The Dallas-Fort Worth Hospital Council said Friday that in the past week flu hospitalizations have gone up 30% and COVID hospitalizations are up 70%. Pediatric hospitals are now 98.9% full.

“Keep your kids home if they’re sick,” Romano said. “Teach them to cough into their elbows and sneeze into their hands and then wash their hand immediately afterwards.”

Fort Worth ISD is no longer immediately requiring a doctor’s note if kids are sick.

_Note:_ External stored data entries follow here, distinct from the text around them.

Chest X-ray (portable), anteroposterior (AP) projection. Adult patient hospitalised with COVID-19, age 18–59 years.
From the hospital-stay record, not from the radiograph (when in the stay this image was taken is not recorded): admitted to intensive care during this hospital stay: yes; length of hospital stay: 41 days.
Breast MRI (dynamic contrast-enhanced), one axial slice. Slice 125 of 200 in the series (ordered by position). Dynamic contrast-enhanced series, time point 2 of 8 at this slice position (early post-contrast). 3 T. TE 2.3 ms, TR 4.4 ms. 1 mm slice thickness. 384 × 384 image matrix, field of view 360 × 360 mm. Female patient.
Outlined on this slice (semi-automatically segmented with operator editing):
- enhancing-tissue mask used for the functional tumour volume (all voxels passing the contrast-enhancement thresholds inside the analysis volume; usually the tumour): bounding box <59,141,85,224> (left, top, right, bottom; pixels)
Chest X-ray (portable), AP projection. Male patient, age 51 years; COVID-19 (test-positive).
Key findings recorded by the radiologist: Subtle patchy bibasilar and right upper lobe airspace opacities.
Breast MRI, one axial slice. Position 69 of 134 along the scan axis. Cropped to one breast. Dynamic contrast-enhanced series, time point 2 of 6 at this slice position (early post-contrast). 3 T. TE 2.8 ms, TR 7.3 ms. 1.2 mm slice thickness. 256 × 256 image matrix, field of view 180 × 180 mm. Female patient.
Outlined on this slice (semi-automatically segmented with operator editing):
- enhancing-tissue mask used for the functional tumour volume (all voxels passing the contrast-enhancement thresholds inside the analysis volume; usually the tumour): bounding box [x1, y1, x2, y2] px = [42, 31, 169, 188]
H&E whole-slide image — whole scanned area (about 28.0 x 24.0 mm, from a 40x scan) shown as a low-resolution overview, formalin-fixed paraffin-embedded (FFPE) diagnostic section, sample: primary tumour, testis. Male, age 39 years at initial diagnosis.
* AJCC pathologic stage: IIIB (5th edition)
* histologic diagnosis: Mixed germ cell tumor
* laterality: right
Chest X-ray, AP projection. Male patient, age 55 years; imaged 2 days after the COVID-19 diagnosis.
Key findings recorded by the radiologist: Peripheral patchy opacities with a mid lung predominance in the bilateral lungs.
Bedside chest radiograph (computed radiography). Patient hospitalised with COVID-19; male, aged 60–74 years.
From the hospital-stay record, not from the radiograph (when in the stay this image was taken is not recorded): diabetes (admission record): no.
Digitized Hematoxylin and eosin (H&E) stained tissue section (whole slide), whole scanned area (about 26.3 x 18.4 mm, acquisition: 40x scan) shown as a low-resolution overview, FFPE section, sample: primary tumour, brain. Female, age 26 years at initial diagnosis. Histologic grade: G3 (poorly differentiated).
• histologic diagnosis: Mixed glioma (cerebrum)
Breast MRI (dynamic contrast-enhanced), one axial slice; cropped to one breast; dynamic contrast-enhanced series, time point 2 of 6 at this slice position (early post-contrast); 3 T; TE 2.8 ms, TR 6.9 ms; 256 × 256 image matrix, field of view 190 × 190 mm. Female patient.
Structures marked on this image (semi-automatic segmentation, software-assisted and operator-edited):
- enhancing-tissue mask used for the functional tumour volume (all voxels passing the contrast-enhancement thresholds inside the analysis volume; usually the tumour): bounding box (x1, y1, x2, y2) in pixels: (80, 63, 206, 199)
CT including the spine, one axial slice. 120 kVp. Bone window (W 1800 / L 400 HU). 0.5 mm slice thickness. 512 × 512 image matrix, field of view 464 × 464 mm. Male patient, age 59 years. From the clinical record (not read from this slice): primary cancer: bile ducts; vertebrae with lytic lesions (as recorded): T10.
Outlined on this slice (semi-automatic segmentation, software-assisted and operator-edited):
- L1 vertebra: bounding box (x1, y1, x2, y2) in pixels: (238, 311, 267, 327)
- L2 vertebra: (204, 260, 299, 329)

Instead, the district’s guidance is to contact the attendance office to report the absence and then get a note to the school within five days of the child’s return. 

A Dallas ISD spokesperson said the district and city are not at that point yet.

Frank and Romano both believe another reason cases are so high is fewer vaccinations than years past.

“Some vaccine hesitancy because of COVID vaccines spilled over into the flu vaccine which logically doesn’t make a whole lot of sense,” Frank said.

“Even if your kid if having mild cough/cold symptoms, they can absolutely still get their flu vaccine,” Romano said. “It will keep you out of the hospital and if you are an at-risk individual, you absolutely need to get it.”

Frank said to call your pediatrician for treatment questions and while it’s easy to be alarmed by a child with fever, ER trips should be reserved for persistent or severe symptoms like trouble breathing.

“Fever is in some ways beneficial,” Frank said. “It’s the body trying to fight whatever infection is there and to not let the actual temperature scare them.”

She’s optimistic we’re nearing the peak. With hospitals and doctor’s offices near capacity, any more increases could be overwhelming.